• [To do]: Restate the entries below in full, exactly as they read, but without pictures.

• [Supplied entries]:
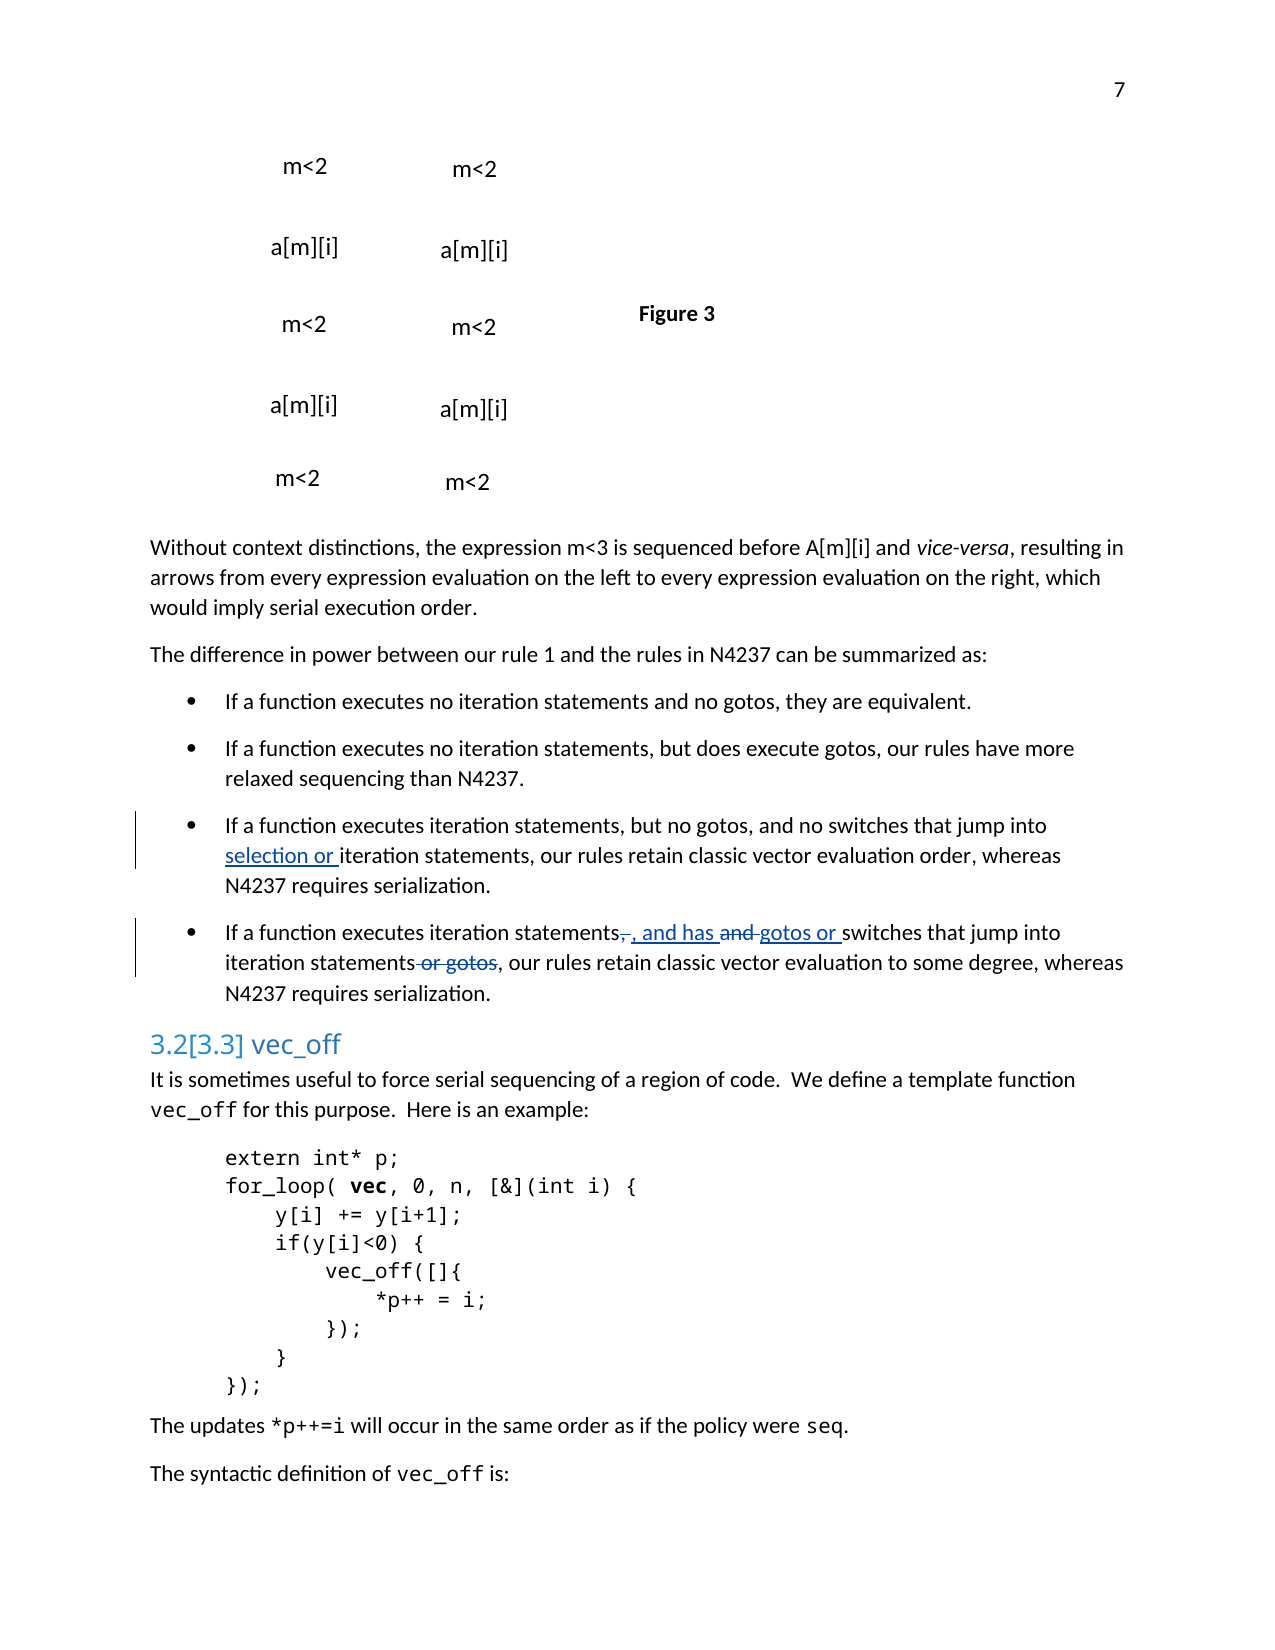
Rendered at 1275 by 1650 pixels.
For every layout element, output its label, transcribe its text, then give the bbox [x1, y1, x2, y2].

list If a function executes no iteration statements and no gotos, they are equivalent. [187, 687, 1125, 715]
text }); [225, 1313, 1125, 1342]
text The updates *p++=i will occur in the same order as if the policy were seq. [150, 1411, 1125, 1440]
list If a function executes no iteration statements, but does execute gotos, our rules have more relaxed sequencing than N4237. [187, 734, 1125, 792]
text It is sometimes useful to force serial sequencing of a region of code. We define a template function vec_off for this purpose. Here is an example: [150, 1065, 1125, 1124]
list If a function executes iteration statements, but no gotos, and no switches that jump into iteration statements, our rules retain classic vector evaluation order, whereas N4237 requires serialization. [187, 811, 1125, 899]
list If a function executes iteration statementsswitches that jump into iteration statements, our rules retain classic vector evaluation to some degree, whereas N4237 requires serialization. [187, 918, 1125, 1007]
text Without context distinctions, the expression m<3 is sequenced before A[m][i] and vice-versa, resulting in arrows from every expression evaluation on the left to every expression evaluation on the right, which would imply serial execution order. [150, 533, 1125, 621]
text *p++ = i; [225, 1285, 1125, 1313]
text } [225, 1342, 1125, 1370]
text if(y[i]<0) { [225, 1228, 1125, 1257]
text vec_off([]{ [225, 1257, 1125, 1285]
text The difference in power between our rule 1 and the rules in N4237 can be summarized as: [150, 640, 1125, 668]
text }); [225, 1370, 1125, 1399]
text y[i] += y[i+1]; [225, 1200, 1125, 1228]
text extern int* p; [225, 1143, 1125, 1171]
text for_loop( vec, 0, n, [&](int i) { [225, 1171, 1125, 1200]
text The syntactic definition of vec_off is: [150, 1459, 1125, 1487]
subtitle vec_off [150, 1026, 1125, 1062]
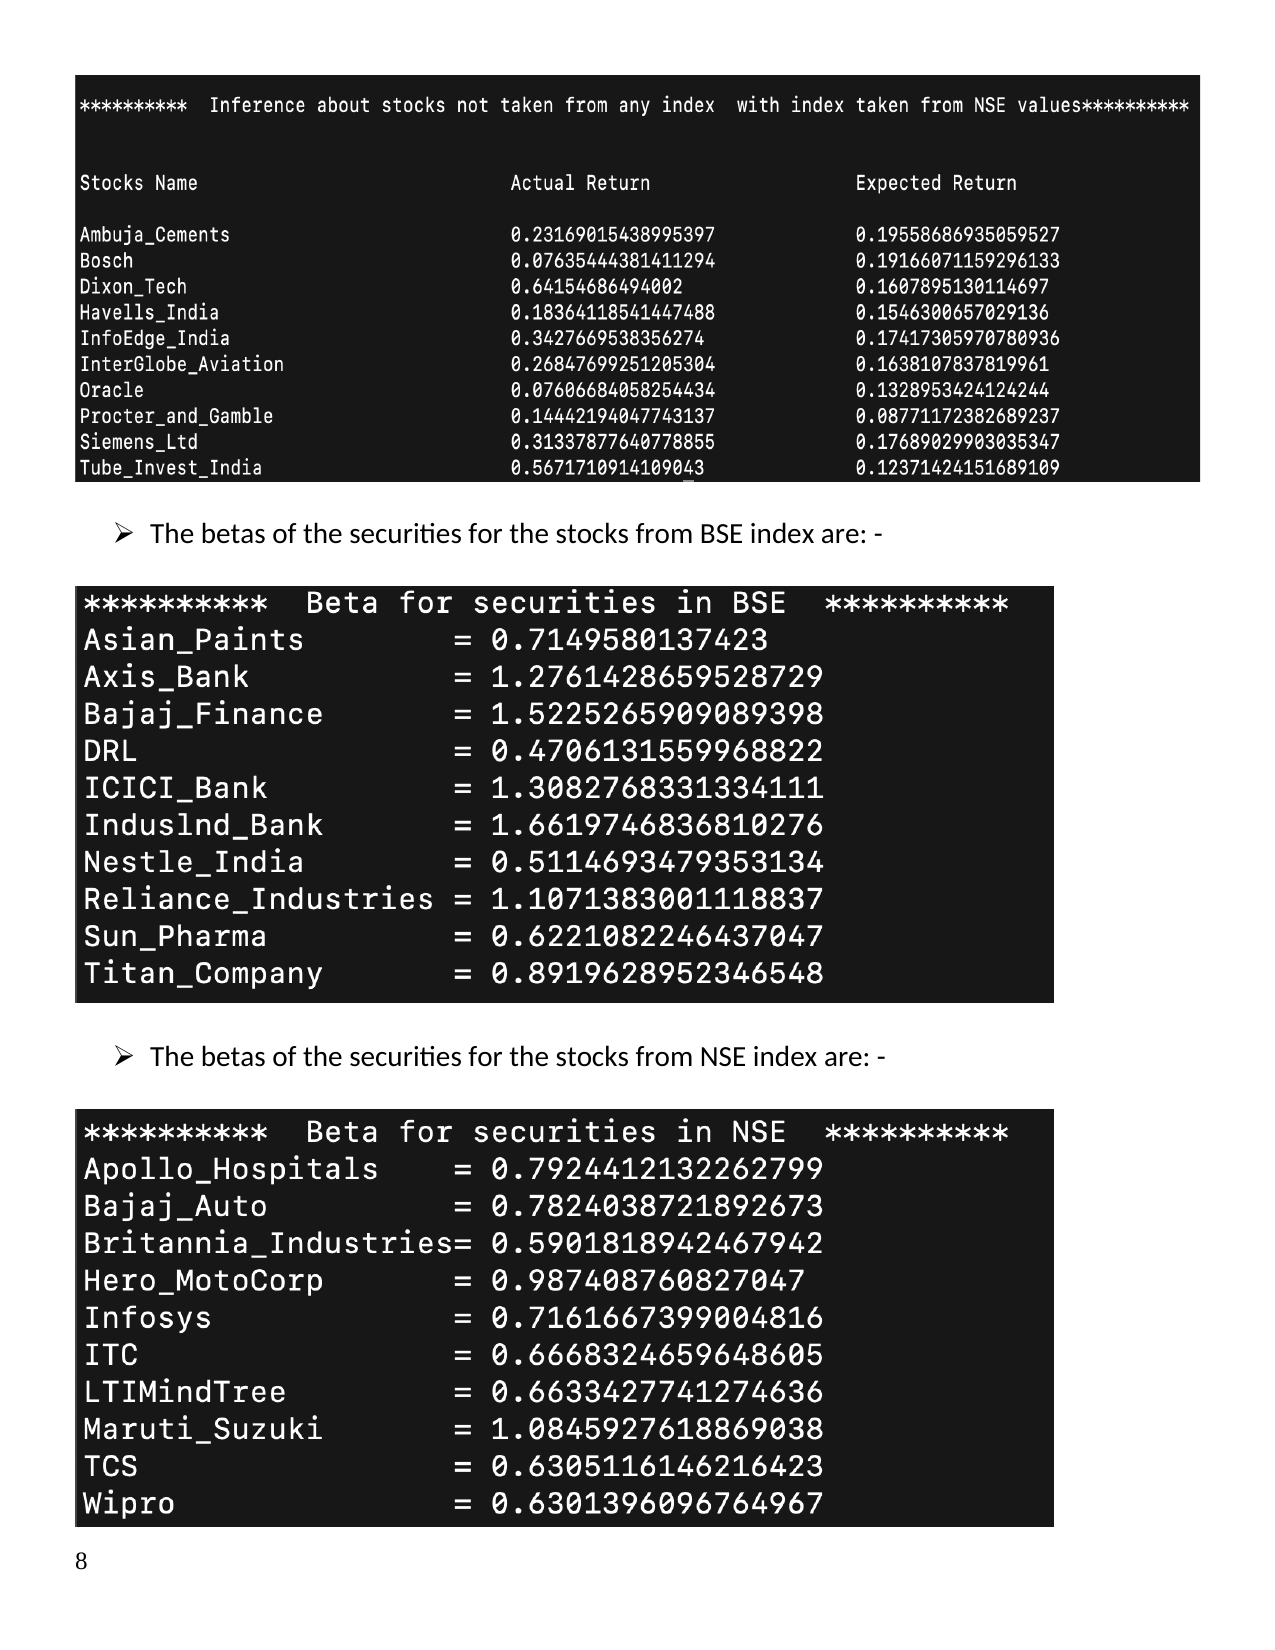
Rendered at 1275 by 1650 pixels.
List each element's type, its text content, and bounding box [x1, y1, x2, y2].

• [Your solution]:
Rendered at 1275 by 1650 pixels.
For every layout element, output its label, transcribe its text, then give the bbox [x1, y1, x2, y2].

list If a function executes no iteration statements and no gotos, they are equivalent. [187, 687, 1125, 715]
text }); [225, 1313, 1125, 1342]
text The updates *p++=i will occur in the same order as if the policy were seq. [150, 1411, 1125, 1440]
list If a function executes no iteration statements, but does execute gotos, our rules have more relaxed sequencing than N4237. [187, 734, 1125, 792]
text It is sometimes useful to force serial sequencing of a region of code. We define a template function vec_off for this purpose. Here is an example: [150, 1065, 1125, 1124]
list If a function executes iteration statements, but no gotos, and no switches that jump into iteration statements, our rules retain classic vector evaluation order, whereas N4237 requires serialization. [187, 811, 1125, 899]
list If a function executes iteration statementsswitches that jump into iteration statements, our rules retain classic vector evaluation to some degree, whereas N4237 requires serialization. [187, 918, 1125, 1007]
text Without context distinctions, the expression m<3 is sequenced before A[m][i] and vice-versa, resulting in arrows from every expression evaluation on the left to every expression evaluation on the right, which would imply serial execution order. [150, 533, 1125, 621]
text *p++ = i; [225, 1285, 1125, 1313]
text } [225, 1342, 1125, 1370]
text if(y[i]<0) { [225, 1228, 1125, 1257]
text vec_off([]{ [225, 1257, 1125, 1285]
text The difference in power between our rule 1 and the rules in N4237 can be summarized as: [150, 640, 1125, 668]
text }); [225, 1370, 1125, 1399]
text y[i] += y[i+1]; [225, 1200, 1125, 1228]
text extern int* p; [225, 1143, 1125, 1171]
text for_loop( vec, 0, n, [&](int i) { [225, 1171, 1125, 1200]
text The syntactic definition of vec_off is: [150, 1459, 1125, 1487]
subtitle vec_off [150, 1026, 1125, 1062]
Rendered at 1275 by 1650 pixels.
List each element's type, its text content, and bounding box [x1, y1, x2, y2].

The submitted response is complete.